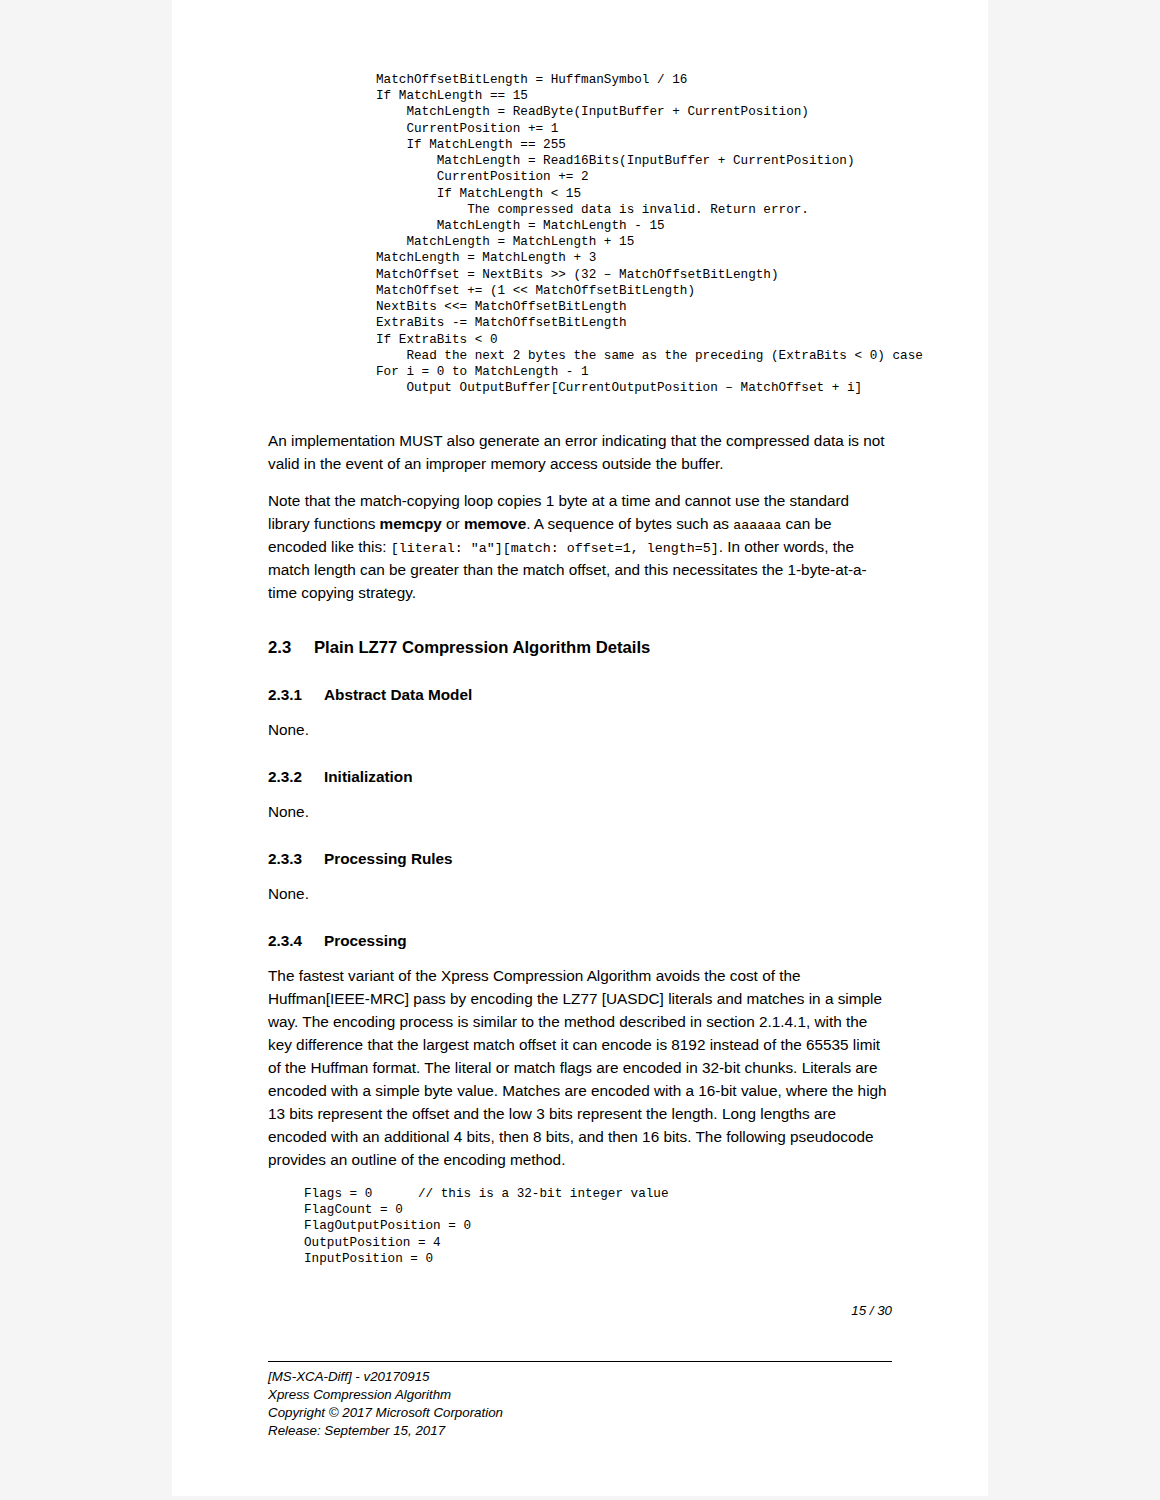MatchOffsetBitLength = HuffmanSymbol / 16
If MatchLength == 15
    MatchLength = ReadByte(InputBuffer + CurrentPosition)
    CurrentPosition += 1
    If MatchLength == 255
        MatchLength = Read16Bits(InputBuffer + CurrentPosition)
        CurrentPosition += 2
        If MatchLength < 15
            The compressed data is invalid. Return error.
        MatchLength = MatchLength - 15
    MatchLength = MatchLength + 15
MatchLength = MatchLength + 3
MatchOffset = NextBits >> (32 – MatchOffsetBitLength)
MatchOffset += (1 << MatchOffsetBitLength)
NextBits <<= MatchOffsetBitLength
ExtraBits -= MatchOffsetBitLength
If ExtraBits < 0
    Read the next 2 bytes the same as the preceding (ExtraBits < 0) case
For i = 0 to MatchLength - 1
    Output OutputBuffer[CurrentOutputPosition – MatchOffset + i]
An implementation MUST also generate an error indicating that the compressed data is not valid in the event of an improper memory access outside the buffer.
Note that the match-copying loop copies 1 byte at a time and cannot use the standard library functions memcpy or memove. A sequence of bytes such as aaaaaa can be encoded like this: [literal: "a"][match: offset=1, length=5]. In other words, the match length can be greater than the match offset, and this necessitates the 1-byte-at-a-time copying strategy.
2.3 Plain LZ77 Compression Algorithm Details
2.3.1 Abstract Data Model
None.
2.3.2 Initialization
None.
2.3.3 Processing Rules
None.
2.3.4 Processing
The fastest variant of the Xpress Compression Algorithm avoids the cost of the Huffman[IEEE-MRC] pass by encoding the LZ77 [UASDC] literals and matches in a simple way. The encoding process is similar to the method described in section 2.1.4.1, with the key difference that the largest match offset it can encode is 8192 instead of the 65535 limit of the Huffman format. The literal or match flags are encoded in 32-bit chunks. Literals are encoded with a simple byte value. Matches are encoded with a 16-bit value, where the high 13 bits represent the offset and the low 3 bits represent the length. Long lengths are encoded with an additional 4 bits, then 8 bits, and then 16 bits. The following pseudocode provides an outline of the encoding method.
Flags = 0      // this is a 32-bit integer value
FlagCount = 0
FlagOutputPosition = 0
OutputPosition = 4
InputPosition = 0
15 / 30
[MS-XCA-Diff] - v20170915
Xpress Compression Algorithm
Copyright © 2017 Microsoft Corporation
Release: September 15, 2017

> [Problem statement] Only the lines with the string "CurrentPosition" are wanted; pick them out of the records above and copy them.

> [Task result]
    MatchLength = ReadByte(InputBuffer + CurrentPosition)
    CurrentPosition += 1
        MatchLength = Read16Bits(InputBuffer + CurrentPosition)
        CurrentPosition += 2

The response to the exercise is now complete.